As a child, Daniel Groz was “asked” to (not entirely voluntarily) model the child-friendly weight of Franke bearings.
With Daniel Groz and Sascha Eberhard, a new generation takes the helm. As well as being young in years, they also establish fresh ideas and principles within the company. Cautiously, with heavy involvement of the workforce and always with a clear goal: To safeguard and expand Franke’s performance and competitiveness in times of dynamic change.
When Daniel Groz and Sascha Eberhard succeeded Gerhard Groz and Michael Helbig as Managing Directors of Franke on 1st January 2007, they both looked back on very different Franke histories. As the son of Gerhard Groz, Daniel Groz had known the company since he was a boy and had already had a taste of production as a holiday worker assembling bearings and linear guides. After studying mechanical engineering in England – incorporating an internship at Franke – and completing a postgraduate degree in business administration with an MBA in Munich, he gained professional experience at the German branch of a large US automotive supplier.
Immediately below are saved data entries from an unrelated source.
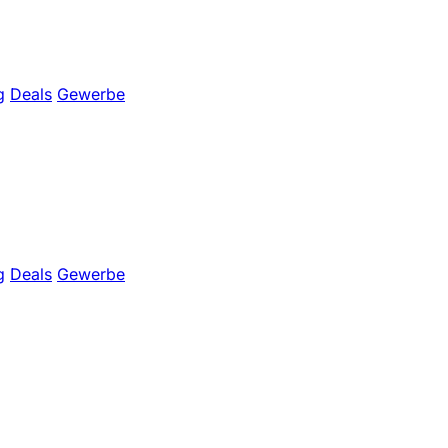
g
Deals
Gewerbe
g
Deals
Gewerbe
His fellow Managing Director, Sascha Eberhard, was a fully trained electrician with a degree in industrial engineering, which also took him to England for a while. While there, he learnt not only new business cultures in a management consultancy, but also perfect English. In 1998, he joined Franke as a technical sales representative, a role that saw him travel around the world. He later became Head of Marketing, authorised signatory and member of the Executive Board.
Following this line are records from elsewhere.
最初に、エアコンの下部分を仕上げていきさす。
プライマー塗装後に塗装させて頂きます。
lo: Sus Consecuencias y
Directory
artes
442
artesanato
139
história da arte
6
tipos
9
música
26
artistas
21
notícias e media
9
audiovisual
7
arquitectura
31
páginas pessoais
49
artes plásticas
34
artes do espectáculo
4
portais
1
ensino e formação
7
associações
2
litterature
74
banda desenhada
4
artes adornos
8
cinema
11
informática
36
Like their predecessors, the two have very different characters – but since they share the same principles, this is precisely why they complement each other perfectly. Daniel Groz is responsible for the entire Production department, including Procurement and Quality Assurance, while Sascha Eberhard is responsible for Marketing and Sales, Technology, Development, Digitalisation and IT. They share the management of the Finance and Human Resources departments. However, they do not see it as their task to regulate their respective areas of responsibility down to the last detail, but rather to change the formerly more centralised management structure and spread it across more shoulders. This is in a bid to make the company more agile, more flexible, more efficient and therefore fit for the future. “Our job,” says Daniel Groz, “is not primarily to create any inventions ourselves, but to create the right conditions for innovation within the company.
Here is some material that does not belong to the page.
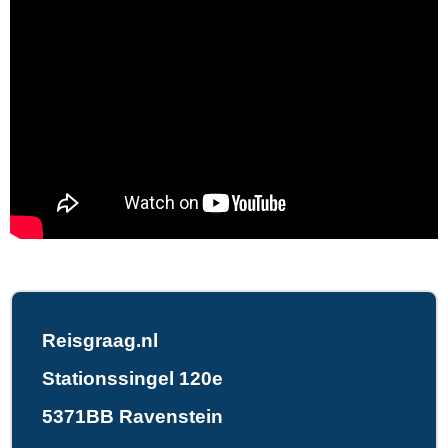
Reisgraag.nl
Stationssingel 120e
5371BB Ravenstein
Following this philosophy, they have introduced a number of innovations to Franke. These include numerous IT tools, an internal knowledge management system, lean management, the Franke Technicum and the Franke NEXT trainee programme, the “Franke 2020” strategic direction and a matrix organisation. The record investment in the new Plant 6 also serves to secure the future. The decision to do this “was not taken lightly, of course,” recalls Daniel Groz. However, following an economic downturn in the automotive industry and the outbreak of the COVID-19 pandemic, it was initially postponed.
The new building will commence operations in the anniversary year of 2024 and, together with other changes that form part of the “Franke 2025” strategy currently being implemented, it will help to fulfil the wish of the two Managing Directors “that Franke will – on its 100th anniversary – still be a rock-solid, stable, secure, reliable and attractive employer here in the region”. //
Sascha Eberhard is constantly spurring the company on to become even better and more future-orientated.